Le modèle mental médiatique ? Tout serait de la faute des médias qui donnent trop d’importance à ce mouvement et aux élucubrations de leurs porte-paroles. Bref, les médias exagèrent un mouvement minoritaire pour faire de l’audience.
En réalité, Philippe Silberzahn a raison de dire qu’en ce moment, nous sommes en pleine période de confusion. Mais c’est le propre d’une disruption. Elle nous laisse KO, car on ne l’a pas vu venir. Et les partis politiques sont désemparés.
Écolo ? Ils constatent que ces manifestants se fichent du réchauffement climatique et mettent d’abord en avant leur pouvoir d’achat. Écolo peut-il les traiter d’égoïstes ? La droite ? Elle pensait que la révolte viendrait des banlieues et des réfugiés. Ben non, elle vient de français de souche et contredit donc son schéma mental du « eux contre nous ». La gauche ? La révolte a démarré contre les taxes, donc contre l’État. Elle n’a pas porté sur les salaires et donc sur le « grand-capital ».
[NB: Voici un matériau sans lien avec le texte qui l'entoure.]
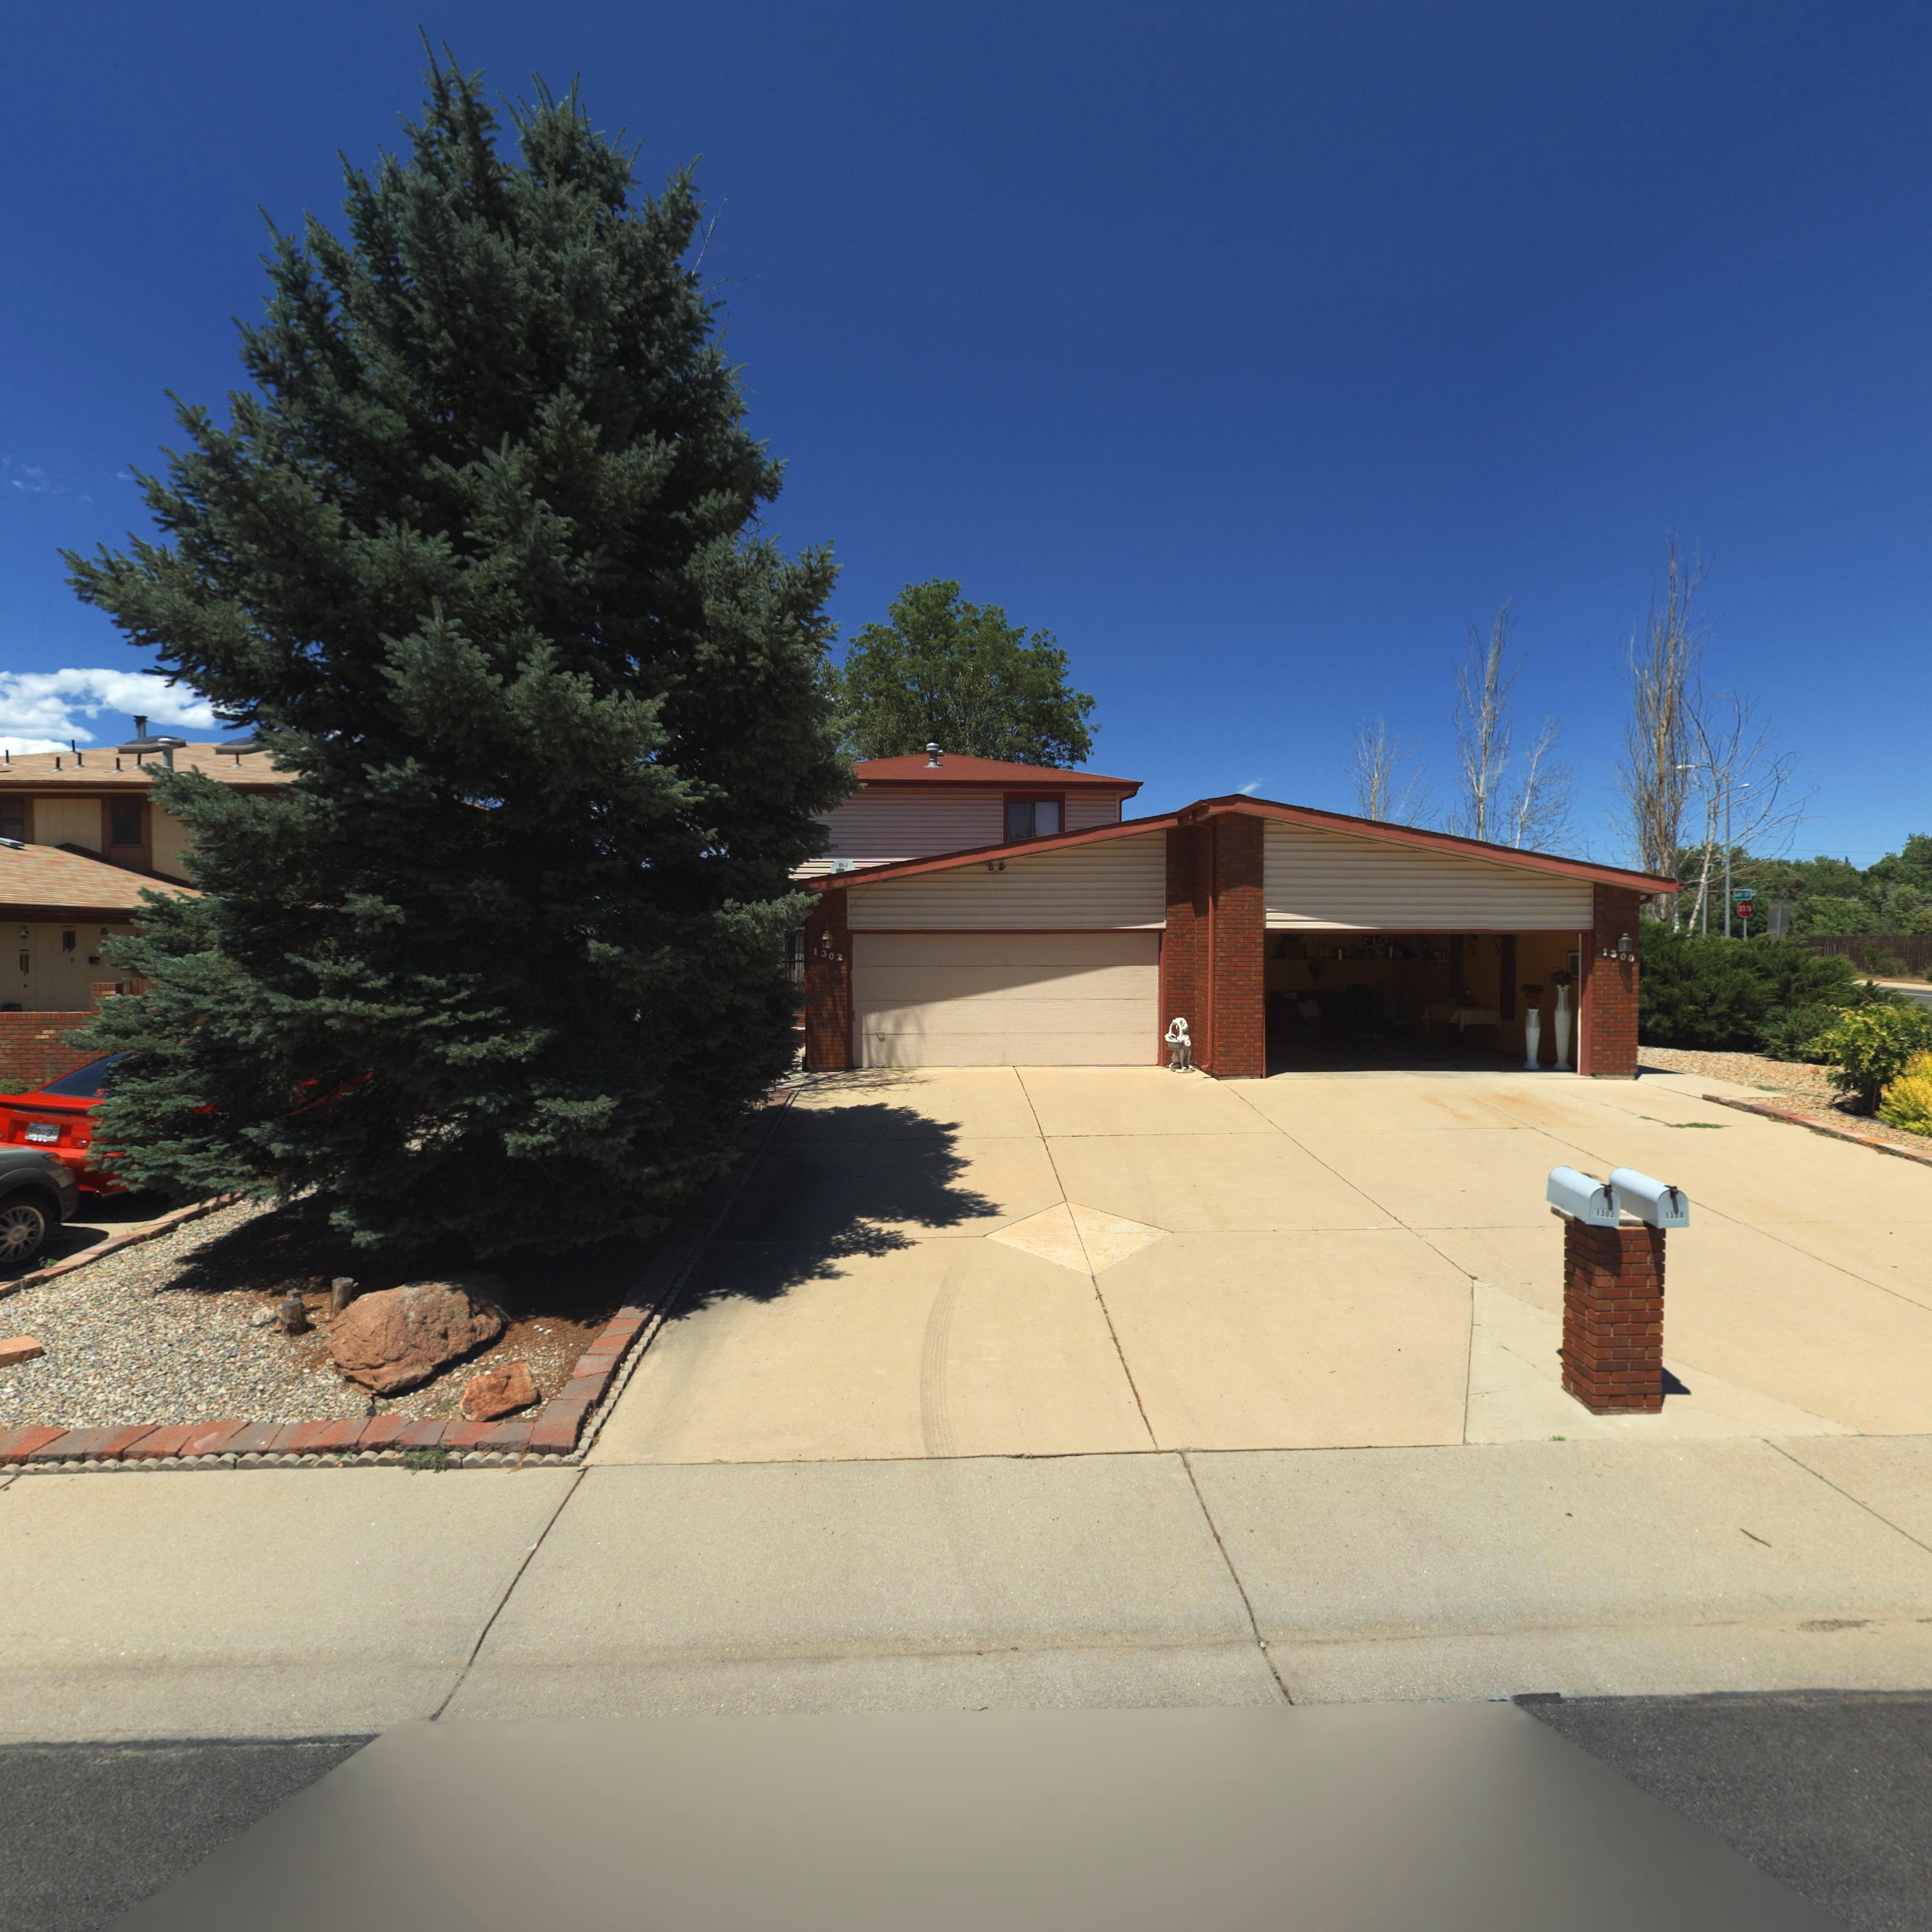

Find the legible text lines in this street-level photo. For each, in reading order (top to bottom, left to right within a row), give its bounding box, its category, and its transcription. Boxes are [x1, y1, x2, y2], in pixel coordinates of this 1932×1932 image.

[813, 946, 842, 961] StreetNumber: 1302
[1602, 947, 1635, 963] StreetNumber: 1300
[1596, 1208, 1614, 1218] StreetNumber: 1302
[1664, 1211, 1684, 1219] StreetNumber: 1300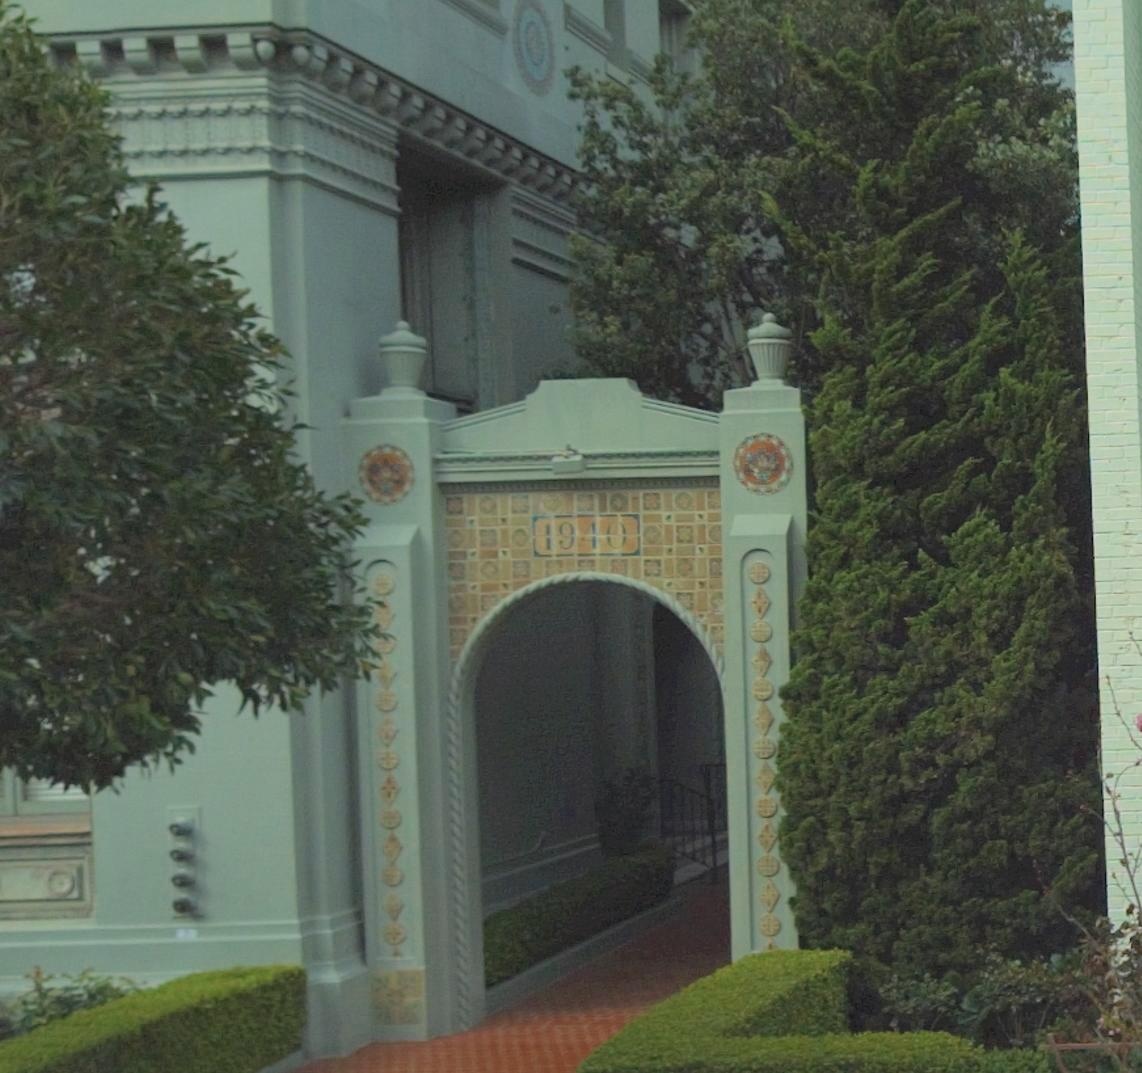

Que peut dire la gauche face à ce rejet de l’État préservatif ? Rien, car le préservatif est troué et ne protège plus de rien. Et d’ailleurs, en France, malgré leur silence criminel, aucun des ténors de l’opposition ne bénéficie d’une hausse de sa cote de popularité. Sans doute, parce que le peuple aimerait se passer d’eux et revenir à une démocratie directe. Mais la démocratie directe, l’histoire l’a montré, c’est d’abord la « chienlit » et ensuite, l’homme providentiel. Donc la dictature.